Blasberg ’18: Dion Lewis continues the legacy of 33

Sports Columnist
Friday, October 16, 2015

When the number 33 is mentioned in or around Boston, one name generally comes to mind: Larry Bird. Dion Lewis, however, is giving the number new meaning for the Patriots.

From 1999 to 2011, Kevin Faulk wore number 33 but was never the Patriots’ primary running back. But he did end up being one of the team’s longest tenured players by the end of his career. Despite his limited role, Faulk took each small task seriously and personified the Patriots’ values of meticulous preparation and solid execution. Due to his speed and smarts, Faulk was a dangerous ball carrier as well an effective option on the screen.

When situations became more crucial, Faulk was known to rise to each occasion. A third-and-long specialist and a terrific blocker, Faulk was an integral part of the Patriots’ reign of terror in the first decade of the 2000s.

This season, Lewis, an off-season acquisition from the Indianapolis Colts, won the starting running back spot as the Patriots’ top three rushers from 2014 have matriculated to other teams. Sporting number 33, Lewis is now splitting time with power back LaGarrette Blount, and Lewis has far exceeded any preseason expectations.
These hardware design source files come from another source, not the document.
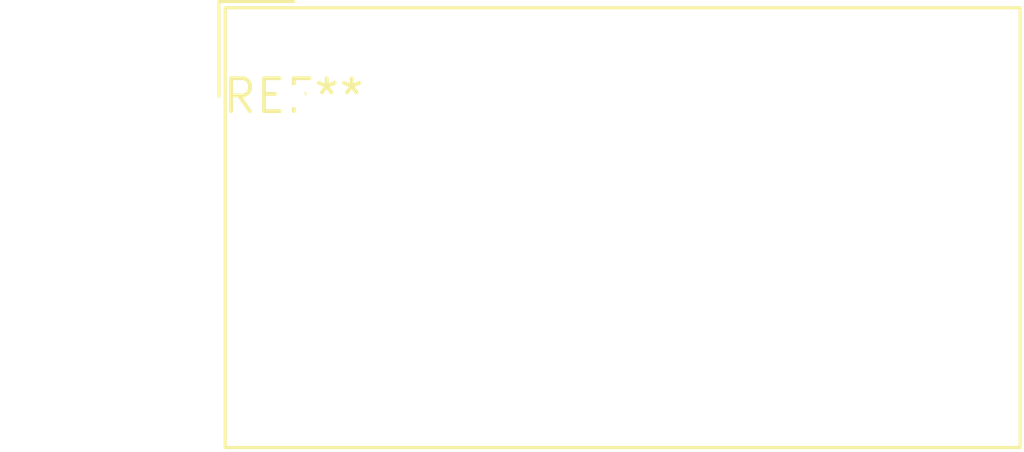
<source format=kicad_pcb>
(kicad_pcb (version 20240108) (generator pcbnew)

  (general
    (thickness 1.6)
  )

  (paper "A4")
  (layers
    (0 "F.Cu" signal)
    (31 "B.Cu" signal)
    (32 "B.Adhes" user "B.Adhesive")
    (33 "F.Adhes" user "F.Adhesive")
    (34 "B.Paste" user)
    (35 "F.Paste" user)
    (36 "B.SilkS" user "B.Silkscreen")
    (37 "F.SilkS" user "F.Silkscreen")
    (38 "B.Mask" user)
    (39 "F.Mask" user)
    (40 "Dwgs.User" user "User.Drawings")
    (41 "Cmts.User" user "User.Comments")
    (42 "Eco1.User" user "User.Eco1")
    (43 "Eco2.User" user "User.Eco2")
    (44 "Edge.Cuts" user)
    (45 "Margin" user)
    (46 "B.CrtYd" user "B.Courtyard")
    (47 "F.CrtYd" user "F.Courtyard")
    (48 "B.Fab" user)
    (49 "F.Fab" user)
    (50 "User.1" user)
    (51 "User.2" user)
    (52 "User.3" user)
    (53 "User.4" user)
    (54 "User.5" user)
    (55 "User.6" user)
    (56 "User.7" user)
    (57 "User.8" user)
    (58 "User.9" user)
  )

  (setup
    (pad_to_mask_clearance 0)
    (pcbplotparams
      (layerselection 0x00010fc_ffffffff)
      (plot_on_all_layers_selection 0x0000000_00000000)
      (disableapertmacros false)
      (usegerberextensions false)
      (usegerberattributes false)
      (usegerberadvancedattributes false)
      (creategerberjobfile false)
      (dashed_line_dash_ratio 12.000000)
      (dashed_line_gap_ratio 3.000000)
      (svgprecision 4)
      (plotframeref false)
      (viasonmask false)
      (mode 1)
      (useauxorigin false)
      (hpglpennumber 1)
      (hpglpenspeed 20)
      (hpglpendiameter 15.000000)
      (dxfpolygonmode false)
      (dxfimperialunits false)
      (dxfusepcbnewfont false)
      (psnegative false)
      (psa4output false)
      (plotreference false)
      (plotvalue false)
      (plotinvisibletext false)
      (sketchpadsonfab false)
      (subtractmaskfromsilk false)
      (outputformat 1)
      (mirror false)
      (drillshape 1)
      (scaleselection 1)
      (outputdirectory "")
    )
  )

  (net 0 "")

  (footprint "Relay_DPST_COTO_3602" (layer "F.Cu") (at 0 0))

)

</source>
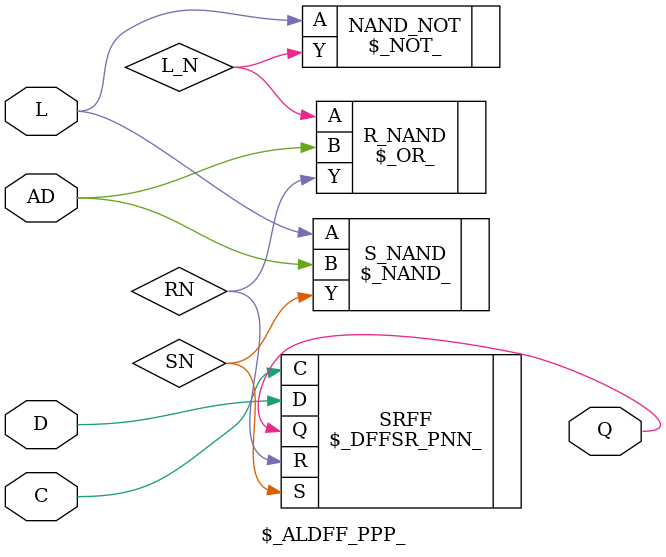
<source format=v>
module \$_ALDFF_PPP_ (D, C, L, AD, Q);
input D, C, L, AD;
output reg Q;

wire RN, SN;
wire L_N;

\$_OR_ R_NAND ( .Y(RN), .A(L_N), .B(AD) );
\$_NOT_ NAND_NOT ( .A(L), .Y(L_N));
\$_NAND_ S_NAND ( .Y(SN), .A(L), .B(AD) );

\$_DFFSR_PNN_ SRFF (.C(C), 
    .S(SN), 
    .R(RN), 
    .D(D), 
    .Q(Q)
);

endmodule
</source>
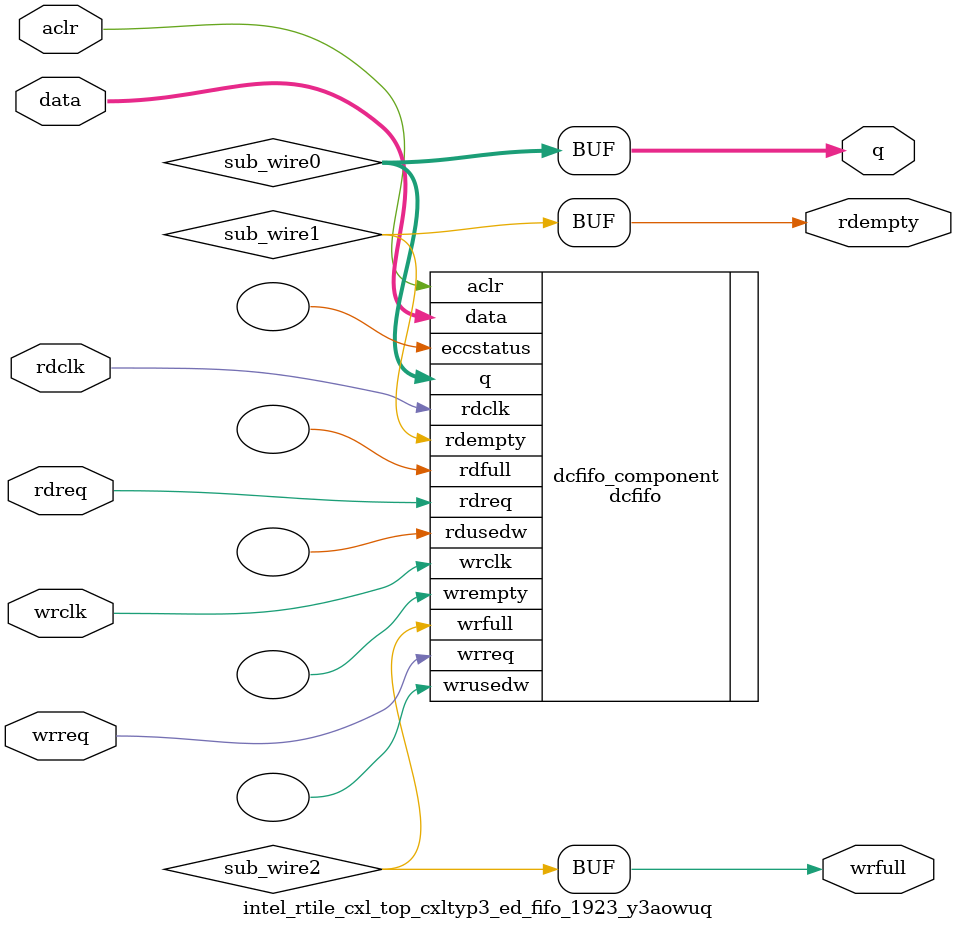
<source format=v>



`timescale 1 ps / 1 ps
// synopsys translate_on
module  intel_rtile_cxl_top_cxltyp3_ed_fifo_1923_y3aowuq  (
    aclr,
    data,
    rdclk,
    rdreq,
    wrclk,
    wrreq,
    q,
    rdempty,
    wrfull);

    input    aclr;
    input  [68:0]  data;
    input    rdclk;
    input    rdreq;
    input    wrclk;
    input    wrreq;
    output [68:0]  q;
    output   rdempty;
    output   wrfull;
`ifndef ALTERA_RESERVED_QIS
// synopsys translate_off
`endif
    tri0     aclr;
`ifndef ALTERA_RESERVED_QIS
// synopsys translate_on
`endif

    wire [68:0] sub_wire0;
    wire  sub_wire1;
    wire  sub_wire2;
    wire [68:0] q = sub_wire0[68:0];
    wire  rdempty = sub_wire1;
    wire  wrfull = sub_wire2;

    dcfifo  dcfifo_component (
                .aclr (aclr),
                .data (data),
                .rdclk (rdclk),
                .rdreq (rdreq),
                .wrclk (wrclk),
                .wrreq (wrreq),
                .q (sub_wire0),
                .rdempty (sub_wire1),
                .wrfull (sub_wire2),
                .eccstatus (),
                .rdfull (),
                .rdusedw (),
                .wrempty (),
                .wrusedw ());
    defparam
        dcfifo_component.enable_ecc  = "FALSE",
        dcfifo_component.intended_device_family  = "Agilex 7",
        dcfifo_component.lpm_hint  = "DISABLE_DCFIFO_EMBEDDED_TIMING_CONSTRAINT=TRUE",
        dcfifo_component.lpm_numwords  = 8,
        dcfifo_component.lpm_showahead  = "ON",
        dcfifo_component.lpm_type  = "dcfifo",
        dcfifo_component.lpm_width  = 69,
        dcfifo_component.lpm_widthu  = 3,
        dcfifo_component.overflow_checking  = "ON",
        dcfifo_component.rdsync_delaypipe  = 5,
        dcfifo_component.read_aclr_synch  = "OFF",
        dcfifo_component.underflow_checking  = "ON",
        dcfifo_component.use_eab  = "ON",
        dcfifo_component.write_aclr_synch  = "ON",
        dcfifo_component.wrsync_delaypipe  = 5;


endmodule



</source>
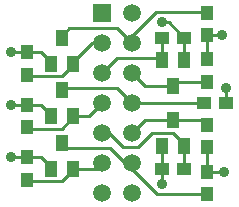
<source format=gtl>
G04*
G04 #@! TF.GenerationSoftware,Altium Limited,Altium Designer,18.1.9 (240)*
G04*
G04 Layer_Physical_Order=1*
G04 Layer_Color=255*
%FSLAX25Y25*%
%MOIN*%
G70*
G01*
G75*
%ADD18R,0.03937X0.05512*%
%ADD19R,0.04724X0.04331*%
%ADD20R,0.04331X0.04724*%
%ADD21C,0.01000*%
%ADD22C,0.05906*%
%ADD23R,0.05906X0.05906*%
%ADD24C,0.03500*%
D18*
X189500Y255331D02*
D03*
X193240Y246669D02*
D03*
X185760D02*
D03*
X226500Y262831D02*
D03*
X230240Y254169D02*
D03*
X222760D02*
D03*
X189500Y272831D02*
D03*
X193240Y264169D02*
D03*
X185760D02*
D03*
X226500Y274169D02*
D03*
X222760Y282831D02*
D03*
X230240D02*
D03*
X189500Y290331D02*
D03*
X193240Y281669D02*
D03*
X185760D02*
D03*
D19*
X230240Y290331D02*
D03*
X222760D02*
D03*
X244240Y268500D02*
D03*
X236760D02*
D03*
X222760Y246669D02*
D03*
X230240D02*
D03*
D20*
X238000Y283169D02*
D03*
Y275689D02*
D03*
Y291189D02*
D03*
Y298669D02*
D03*
Y253760D02*
D03*
Y261240D02*
D03*
Y245669D02*
D03*
Y238189D02*
D03*
X178000Y285409D02*
D03*
Y277929D02*
D03*
Y267910D02*
D03*
Y260429D02*
D03*
Y250410D02*
D03*
Y242929D02*
D03*
D21*
X213000Y246500D02*
Y248500D01*
Y246500D02*
X221311Y238189D01*
X238000D01*
X222760Y246669D02*
X222760Y246669D01*
Y241500D02*
Y246669D01*
X226500Y262831D02*
X236409D01*
X238000Y261240D01*
X226500Y274169D02*
X228020Y275689D01*
X238000D01*
X213000Y268500D02*
X236760D01*
X179000Y242500D02*
X189500D01*
X193240Y246240D01*
X178000Y242929D02*
X178929Y242000D01*
X193240Y246240D02*
Y246669D01*
X178000Y260429D02*
X178429Y260000D01*
X189500D01*
X193240Y263740D01*
Y264169D01*
X178000Y277929D02*
X178429Y277500D01*
X189571D01*
X193240Y281169D01*
Y281669D01*
X230240Y254169D02*
Y254760D01*
X226500Y258500D02*
X230240Y254760D01*
X219500Y258500D02*
X226500D01*
X214760Y253760D02*
X219500Y258500D01*
X209910Y253760D02*
X214760D01*
X205169Y258500D02*
X209910Y253760D01*
X203000Y258500D02*
X205169D01*
X210500Y248500D02*
X213000D01*
X205500Y253500D02*
X210500Y248500D01*
X190500Y253500D02*
X205500D01*
X201169Y246669D02*
X203000Y248500D01*
X193240Y246669D02*
X201169D01*
X230240Y254169D02*
X230240Y254169D01*
Y246669D02*
Y254169D01*
X217331Y274169D02*
X226500D01*
X213000Y278500D02*
X217331Y274169D01*
Y262831D02*
X224900D01*
X213000Y258500D02*
X217331Y262831D01*
X198669Y264169D02*
X203000Y268500D01*
X193240Y264169D02*
X198669D01*
X222760Y290331D02*
X222760Y290331D01*
Y282831D02*
Y290331D01*
X222091Y283500D02*
X222760Y282831D01*
X208000Y283500D02*
X222091D01*
X203000Y278500D02*
X208000Y283500D01*
X191263Y273500D02*
X208000D01*
X213000Y268500D01*
X194594Y283594D02*
X199500Y288500D01*
X203000D01*
X221000Y299000D02*
X237500D01*
X213000Y288500D02*
Y291000D01*
X221000Y299000D01*
X190353Y291853D02*
X192000Y293500D01*
X208000D01*
X213000Y288500D01*
X244240Y268500D02*
Y273500D01*
X222760Y295500D02*
X225071D01*
X230240Y290331D01*
X238000Y283169D02*
Y291189D01*
Y245669D02*
Y253760D01*
Y245669D02*
X243500D01*
X238000Y291189D02*
X243000D01*
X230240Y282831D02*
Y290331D01*
X222760Y246669D02*
Y254169D01*
X172500Y285409D02*
X178000D01*
X172500Y250410D02*
X178000D01*
X177909Y268000D02*
X178000Y267910D01*
X172500Y268000D02*
X177909D01*
X230240Y282260D02*
Y282831D01*
X185760Y246669D02*
Y247240D01*
X182591Y250410D02*
X185760Y247240D01*
X178000Y250410D02*
X182591D01*
Y267910D02*
X184500Y266000D01*
X185760Y264169D02*
Y265240D01*
X178000Y267910D02*
X182591D01*
X185760Y281669D02*
Y282240D01*
X182591Y285409D02*
X185760Y282240D01*
X178000Y285409D02*
X182591D01*
D22*
X213000Y238500D02*
D03*
X203000D02*
D03*
X213000Y248500D02*
D03*
X203000D02*
D03*
X213000Y258500D02*
D03*
X203000D02*
D03*
X213000Y268500D02*
D03*
X203000D02*
D03*
X213000Y278500D02*
D03*
X203000D02*
D03*
X213000Y288500D02*
D03*
X203000D02*
D03*
X213000Y298500D02*
D03*
D23*
X203000D02*
D03*
D24*
X222760Y241500D02*
D03*
X244240Y273500D02*
D03*
X222760Y295500D02*
D03*
X243000Y291189D02*
D03*
X243500Y245669D02*
D03*
X172500Y285409D02*
D03*
Y268000D02*
D03*
Y250410D02*
D03*
M02*

</source>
Taking on a role very similar to that of Faulk, Lewis is continuing the legacy of the number 33 on the Patriots.

While the Patriots’ 2015 revenge march has been characterized by Tom Brady’s ability to take over games and the coaching staff’s tendency to be consistently better prepared than the opponents every Sunday, Lewis has been quietly doing his job well. The Patriots pass more than almost any other team in the league, and the only teams that pass more often are ones that fall behind early and are forced to air the ball out in the second half. As a result, Lewis, like Faulk, is underappreciated by fans. But evidenced by Faulk’s long tenure in New England, these backs are valued by the coaches and the organization.

Both Faulk and Lewis stand at a mere 5-foot-8, notably shorter than their teammates. In the huddle, the tops of their helmets reach the shoulder pads of the offensive linemen. Their low centers of gravity aid shiftiness and make them elusive to taller defenders. They are both very astute at picking up blitzing linebackers on pass plays, and they make effective screen pass options. It is not uncommon to see Lewis in the slot, as he has already made several big plays as a receiver. On third-and-longs, Head Coach Bill Belichick has a proclivity to calling draws for his small backs, as Faulk and Lewis routinely pick up seven to eight yards and get the Patriots out of trouble.

Lewis will not turn into a big-name running back in the NFL because the Patriots pass too much. But he is better than he has gotten credit for so far. A receiving, rushing and blocking threat, Lewis has taken after Faulk as a versatile and hard-nosed running back.